At the party, Jamie is singled out by Colby (Garrett Wareing), whose eagerness is both flattering and alarming. She resists him at first, citing her recent breakup and the obvious age gap, but Colby persists — not aggressively, exactly, but with the confidence of someone who hasn’t yet learned caution. Against her better judgment, Jamie allows herself to be seen with him, and then to be understood by him. “You are always leaving so no one can leave you,” Colby tells her, in a line that could have felt diagnostic or glib if the film hadn’t so carefully prepared the ground beneath it.
“Chasing Summer” is frequently hilarious, but it is also attuned to the emotional logic beneath self-sabotage. When Chase inevitably reenters Jamie’s life, the film’s geometry snaps into focus. The danger of exposure — of hurting Colby, who is almost painfully decent — becomes acute. None of this unfolds with faux surprise; the outcome feels legible long before it arrives. Ms. Decker’s achievement is that inevitability never curdles into contrivance. Recognition, rather than shock, is the film’s governing pleasure.
The supporting cast is impeccably calibrated to Ms. Shlesinger’s rhythms. Ms. Mullally, in particular, turns even the smallest moments into miniature set pieces. When she deliberately mispronounces “yogurt girl” as “you go girl,” the joke lands not because of exaggeration but because of her absolute commitment to the phrase. It’s a performance that understands comedy as precision.

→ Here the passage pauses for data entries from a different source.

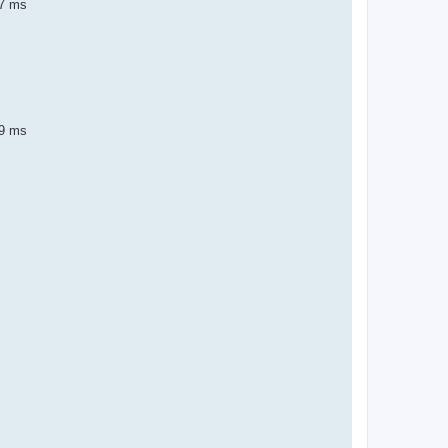
67 ms
69 ms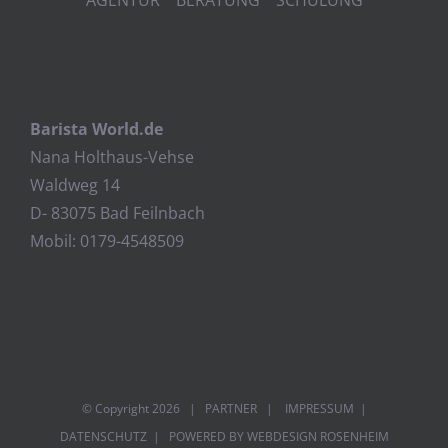
Barista World.de
Nana Holthaus-Vehse
Waldweg 14
D- 83075 Bad Feilnbach
Mobil: 0179-4548509
© Copyright
2026 |
PARTNER
|
IMPRESSUM
|
DATENSCHUTZ
| POWERED BY
WEBDESIGN ROSENHEIM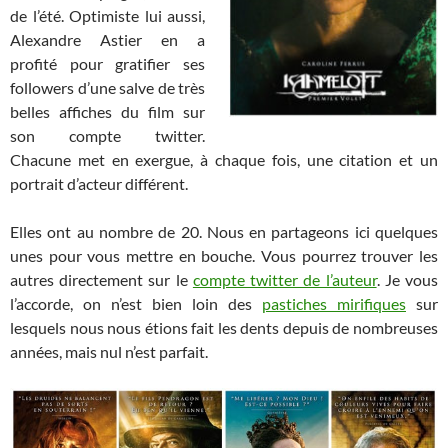
de l’été. Optimiste lui aussi,
Alexandre Astier en a
profité pour gratifier ses
followers d’une salve de très
belles affiches du film sur
son compte twitter.
Chacune met en exergue, à chaque fois, une citation et un
portrait d’acteur différent.
Elles ont au nombre de 20. Nous en partageons ici quelques
unes pour vous mettre en bouche. Vous pourrez trouver les
autres directement sur le
compte twitter de l’auteur
. Je vous
l’accorde, on n’est bien loin des
pastiches mirifiques
sur
lesquels nous nous étions fait les dents depuis de nombreuses
années, mais nul n’est parfait.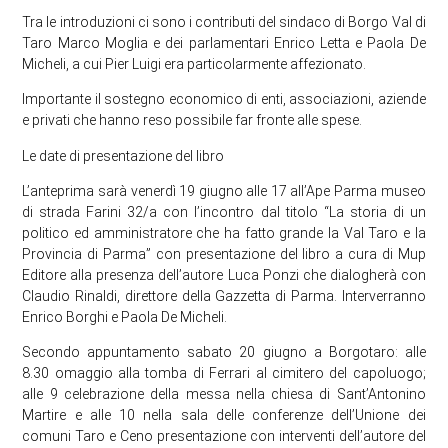
Tra le introduzioni ci sono i contributi del sindaco di Borgo Val di
Taro Marco Moglia e dei parlamentari Enrico Letta e Paola De
Micheli, a cui Pier Luigi era particolarmente affezionato.
Importante il sostegno economico di enti, associazioni, aziende
e privati che hanno reso possibile far fronte alle spese.
Le date di presentazione del libro
L’anteprima sarà venerdì 19 giugno alle 17 all’Ape Parma museo
di strada Farini 32/a con l’incontro dal titolo “La storia di un
politico ed amministratore che ha fatto grande la Val Taro e la
Provincia di Parma” con presentazione del libro a cura di Mup
Editore alla presenza dell’autore Luca Ponzi che dialogherà con
Claudio Rinaldi, direttore della Gazzetta di Parma. Interverranno
Enrico Borghi e Paola De Micheli.
Secondo appuntamento sabato 20 giugno a Borgotaro: alle
8.30 omaggio alla tomba di Ferrari al cimitero del capoluogo;
alle 9 celebrazione della messa nella chiesa di Sant’Antonino
Martire e alle 10 nella sala delle conferenze dell’Unione dei
comuni Taro e Ceno presentazione con interventi dell’autore del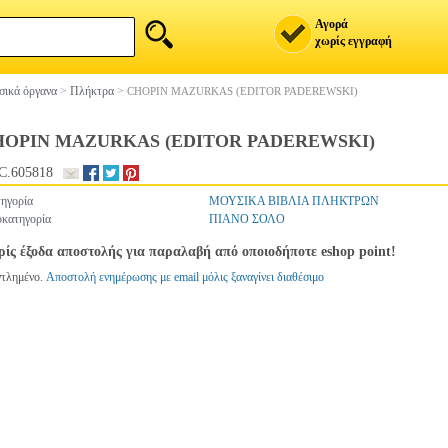
Αγορά
χωρίς εγγραφή
ικά όργανα
>
Πλήκτρα
>
CHOPIN MAZURKAS (EDITOR PADEREWSKI)
HOPIN MAZURKAS (EDITOR PADEREWSKI)
C.605818
ηγορία
ΜΟΥΣΙΚΑ ΒΙΒΛΙΑ ΠΛΗΚΤΡΩΝ
κατηγορία
ΠΙΑΝΟ ΣΟΛΟ
ίς έξοδα αποστολής για παραλαβή από οποιοδήποτε eshop point!
ντλημένο.
Αποστολή ενημέρωσης με email μόλις ξαναγίνει διαθέσιμο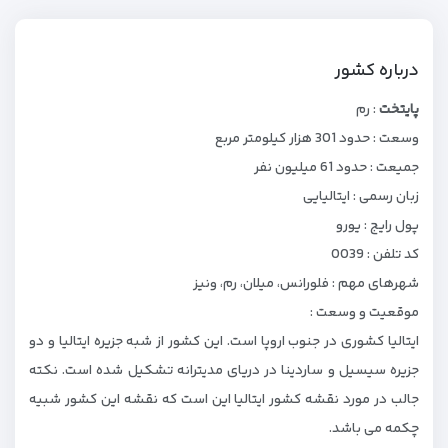
درباره کشور
پایتخت
: رم
وسعت : حدود 301 هزار کیلومتر مربع
جمیعت : حدود 61 میلیون نفر
زبان رسمی : ایتالیایی
پول رایج : یورو
کد تلفن : 0039
شهرهای مهم : فلورانس، میلان، رم، ونیز
موقعیت و وسعت :
ایتالیا کشوری در جنوب اروپا است. این کشور از شبه ‌جزیره ایتالیا و دو
جزیره سیسیل و ساردینا در دریای مدیترانه تشکیل شده ‌است. نکته
جالب در مورد نقشه کشور ایتالیا این است که نقشه این کشور شبیه
چکمه می باشد.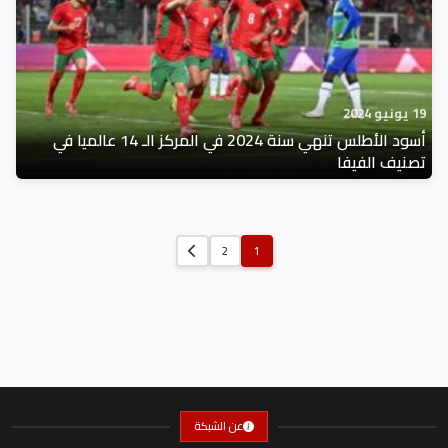
19 يونيو 2024
أسود الأطلس تنهي سنة 2024 في المركز الـ 14 عالميا في
تصنيف الفيفا
2
1
عن الشبكة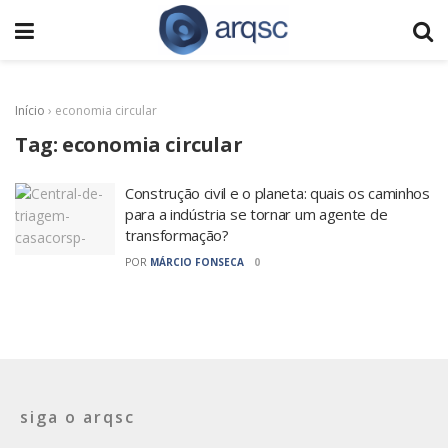
Início
›
economia circular
Tag:
economia circular
Construção civil e o planeta: quais os caminhos
para a indústria se tornar um agente de
transformação?
POR
MÁRCIO FONSECA
0
siga o arqsc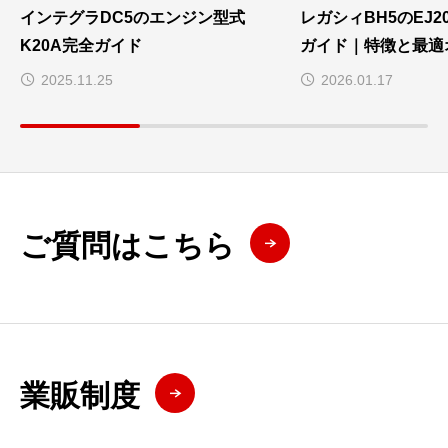
インテグラDC5のエンジン型式
レガシィBH5のEJ
K20A完全ガイド
ガイド｜特徴と最適
2025.11.25
2026.01.17
ご質問はこちら
業販制度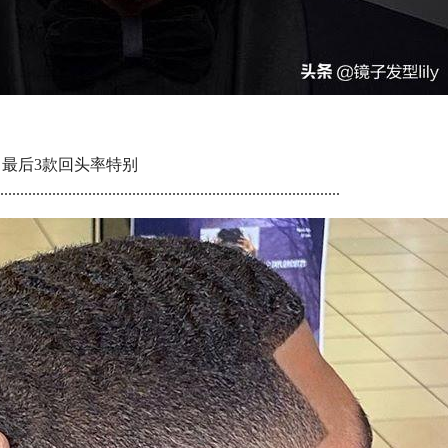
，最后3款回头率特别
....................................................................................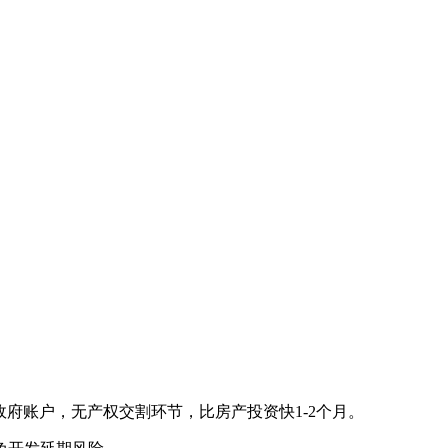
政府账户，无产权交割环节，比房产投资快1-2个月。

For viewers familiar with Ms. Decker’s earlier work, “Chasing Summer” may come as a surprise. Her previous films — among them “Butter on the Latch,” “Madeline’s Madeline,” and “Shirley” — often foreground interiority at the expense of narrative convention, favoring dislocation, impressionism, and emotional overload. Those films are bracing, sometimes alienating, and unmistakably personal. Here, Ms. Decker appears less interested in rupture than in control. Her stylistic signatures remain — most notably in an opening montage that jarringly juxtaposes images of natural disasters with audio from a sex scene — but they surface sparingly, like reminders of a wilder temperament kept mostly in check.
That restraint proves productive. “Chasing Summer” is unusually accessible without feeling diluted. It is funny and emotionally alert without tipping into preciousness or corniness. Even when it resolves itself a bit too neatly, the film’s sincerity never wavers. What emerges is not a renunciation of Ms. Decker’s sensibility but an expansion of it — a demonstration that her command of tone is finally quiet enough to register as ease.
The film feels poised to mark a turning point. For Ms. Shlesinger, it confirms that her comic voice translates cleanly to the screen, capable of sustaining a character rather than merely delivering jokes. For Ms. Decker, it suggests a filmmaker newly comfortable letting narrative do the heavy lifting. “Chasing Summer” doesn’t abandon complexity; it simply trusts the audience to find it without being pushed.